Note that these figures do not include the large number of eruptions (and undescribed volcanoes) on the deep sea floor. Estimates of global magma budgets suggest that roughly 3/4 of the lava reaching Earth's surface does so unnoticed at submarine midocean ridges (see below).


Volcanism distributed by tectonic setting. Pie diagram on left shows proportion of documented historical eruptions from subduction zones (black), midocean ridges (stipple), and hot spot settings (white). Pie diagram on right show proportion of annual magma budget in the same settings (with same symbols) to emphasize the dramatic contrast between the volcanism that we see and that we don't. Data for right diagram from Crisp (1984) and left from Smithsonian.

How Long Does An Eruption Last?

Clearly some eruptions last for a very long time, like Stromboli's 2400+ year continuing pyrotechnic show (see the "How many active volcanoes are there in the world?" question). At the turn of the century the following 15 volcanoes have been erupting more or less continuously through the last three decades (the reporting span of SEAN/GVN) and are likely to remain active for some time: Stromboli and Etna (Italy); Erta Ale (Ethiopia); Manam, Langila, and Bagana (Papua New Guinea); Yasur (Vanuatu); Semeru and Dukono (Indonesia); Sakura-jima (Japan); Santa Maria and Pacaya (Guatemala); Arenal (Costa Rica); Sangay (Ecuador); and Erebus (Antarctica). However, other eruptions end swiftly: 10% of those for which we have accurate durations lasted no longer than a single day, most end in less than 3 months, and few last longer than 3 years. The median duration is about 7 weeks.

Has Volcanic Activity Been Increasing?

A look at the number of volcanoes active per year, over the last few centuries, shows a dramatic increase, but one that is closely related to increases in the world's human population and communication. We believe that this represents an increased reporting of eruptions, rather than increased frequency of global volcanism: more observers, in wider geographic distribution, with better communication, and broader publication. The past 200 years (see plot below) show this generally increasing trend along with some major "peaks and valleys" which suggest global pulsations. A closer look at the two largest valleys, however, shows that they coincide with the two World Wars, when people (including editors) were preoccupied with other things. Many more eruptions were probably witnessed during those times, but reports do not survive in the scientific literature.

If these apparent drops in global volcanism are caused by decreased human attention to volcanoes, then it is reasonable to expect that increased attention after major, newsworthy eruptions should result in higher-than-average numbers of volcanoes being reported in the historical literature.
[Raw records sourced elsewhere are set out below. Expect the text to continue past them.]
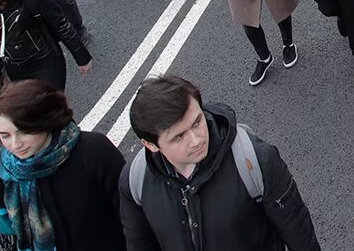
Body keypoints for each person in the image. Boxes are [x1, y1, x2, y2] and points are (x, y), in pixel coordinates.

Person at [119, 75, 321, 251]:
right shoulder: (136, 180)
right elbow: (140, 245)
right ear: (150, 144)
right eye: (179, 137)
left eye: (197, 122)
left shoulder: (255, 159)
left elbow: (298, 231)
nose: (196, 140)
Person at [0, 79, 126, 251]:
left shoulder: (94, 151)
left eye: (24, 131)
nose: (15, 145)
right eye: (5, 135)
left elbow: (130, 214)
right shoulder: (5, 169)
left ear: (46, 121)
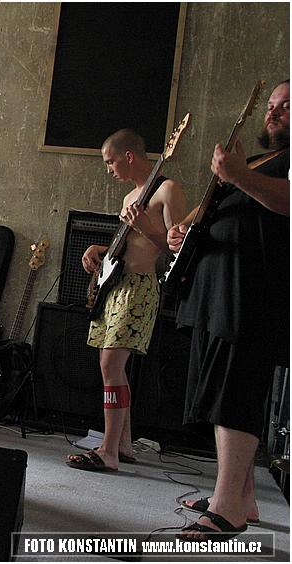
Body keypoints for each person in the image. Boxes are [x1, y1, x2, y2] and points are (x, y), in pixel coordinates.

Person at [168, 79, 289, 540]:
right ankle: (242, 498)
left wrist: (237, 176)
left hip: (252, 296)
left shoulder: (272, 166)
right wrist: (183, 228)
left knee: (234, 395)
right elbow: (219, 207)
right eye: (271, 105)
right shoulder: (256, 161)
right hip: (218, 293)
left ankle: (227, 509)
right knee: (219, 391)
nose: (272, 112)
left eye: (285, 106)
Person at [67, 129, 186, 472]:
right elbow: (131, 245)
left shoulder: (168, 190)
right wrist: (100, 249)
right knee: (110, 367)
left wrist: (147, 226)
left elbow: (177, 249)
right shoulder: (131, 196)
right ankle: (123, 443)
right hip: (115, 286)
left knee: (110, 366)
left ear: (129, 156)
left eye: (110, 162)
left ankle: (108, 450)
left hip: (140, 287)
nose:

The 1902 disasters at Mont Pelee, St. Vincent, and Santa Maria (see 1902 arrow) were highly newsworthy events. They represent a genuine pulse in Caribbean volcanism, but we believe that the higher numbers in following years (and following Krakatau in 1883) result from increased human interest in volcanism. People reported events that they might not otherwise have reported and editors were more likely to print those reports.

Additional strong evidence that the historical increase in global volcanism is more apparent than real comes from the lower plot below. Here only the larger eruptions (generating at least 0.1 km3 of tephra, the fragmental products of explosive eruptions) are plotted. The effects of these larger events are often regional, and therefore less likely to escape documentation even in remote areas. The frequency of these events has remained impressively constant for more than a century, and contrasts strongly with the apparent increase of smaller eruptions with time.


Finally, we plot below the record since reasonably comprehensive reporting of global volcanism began in the 1960s. Note that the number of confirmed erupting volcanoes has leveled off between 50 and 70 per year through the past 4 decades, and a linear regression line through the data indicates that volcanism has been virtually constant. The efforts described under Volcanic Activity Reports have paid off, and it appears that we are now capturing a nearly complete record of Earth's subaerial volcanism.